# New Okuma Salina reels



## Marty75 (Oct 23, 2007)

For those that might be interested, I just read a couple of links about the new Salina III reels coming out shortly. The write-up sounds pretty good. Anyone heard anything on pricing?

http://www.fishingworld.com.au/news/salina-3-the-toughest-yet
http://micksgonefishing.com/tag/okuma-salina-3/

The latter link also shows a pretty cool underwater pic of a double-header of squid.


----------



## Alster99 (Nov 20, 2008)

Resurrecting an old post here but after your opinions please...

Has anyone got a review/opinion on the Salina III? They have been out for a while now and they seem like a pretty good reel for the price. Mo's have them for $169.

I'm thinking about buying the 4000 model - with 14kg of drag pressure I reckon it could handle most decent fish we'd encounter down this way. Saying that, does anyone know the weight difference between the 4000, 5000 and the 10000 sizes?
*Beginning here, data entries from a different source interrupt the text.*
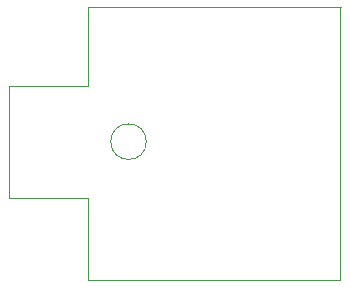
<source format=gbr>
%TF.GenerationSoftware,KiCad,Pcbnew,5.1.9+dfsg1-1*%
%TF.CreationDate,2022-06-22T08:53:19+01:00*%
%TF.ProjectId,ds_lite_clicky_d_pad,64735f6c-6974-4655-9f63-6c69636b795f,rev?*%
%TF.SameCoordinates,Original*%
%TF.FileFunction,Profile,NP*%
%FSLAX46Y46*%
G04 Gerber Fmt 4.6, Leading zero omitted, Abs format (unit mm)*
G04 Created by KiCad (PCBNEW 5.1.9+dfsg1-1) date 2022-06-22 08:53:19*
%MOMM*%
%LPD*%
G01*
G04 APERTURE LIST*
%TA.AperFunction,Profile*%
%ADD10C,0.050000*%
%TD*%
G04 APERTURE END LIST*
D10*
X139659360Y-105496360D02*
X139948920Y-105496360D01*
X139659360Y-82382360D02*
X140004800Y-82382360D01*
X139659360Y-98552000D02*
X139659360Y-98760280D01*
X132902960Y-89118440D02*
X132902960Y-89651840D01*
X160949640Y-104749600D02*
X160949640Y-105496360D01*
X160949640Y-104749600D02*
X160949640Y-82377280D01*
X144564338Y-93797120D02*
G75*
G03*
X144564338Y-93797120I-1506458J0D01*
G01*
X139948920Y-105496360D02*
X160949640Y-105496360D01*
X140004800Y-82382360D02*
X161005520Y-82382360D01*
X139659360Y-105496360D02*
X139659360Y-98760280D01*
X139659360Y-89118440D02*
X139659360Y-82382360D01*
X132902960Y-98552000D02*
X139659360Y-98552000D01*
X132902960Y-89118440D02*
X139659360Y-89118440D01*
X132902960Y-89651840D02*
X132902960Y-98552000D01*
M02*

</source>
I should add i'm thinking of the standard retrieve version.

Thanks everyone.


----------



## poppyd (Dec 14, 2011)

I have had a Salina 3 5000 HS reel with 30lb braid on a Diawa monster mesh jig rod and I love it. I also have a Salina 2 10000 with 50lb braid on a 24 kg rod. They are a good solid reel at a great price, I have totally stripped the Salina 2 and it was built like a tank. I use these setups for king's. I have a Shimano 4000 also that I use BUT if I wasnt concerned about the weight of the reel then I would have gone for the Salina 3 as it is about half the price.


----------



## Alster99 (Nov 20, 2008)

Thanks for the quick review Poppyd.


----------



## Donutslayer (Jun 9, 2007)

I havent been able to find a full review on the salina 3. I dont know weather thats good or bad. I reckon at the price its worth a shot.
I just got the saragosa10000 but was thinking of getting the okuma as a backup. Mos price is hard to beat.


----------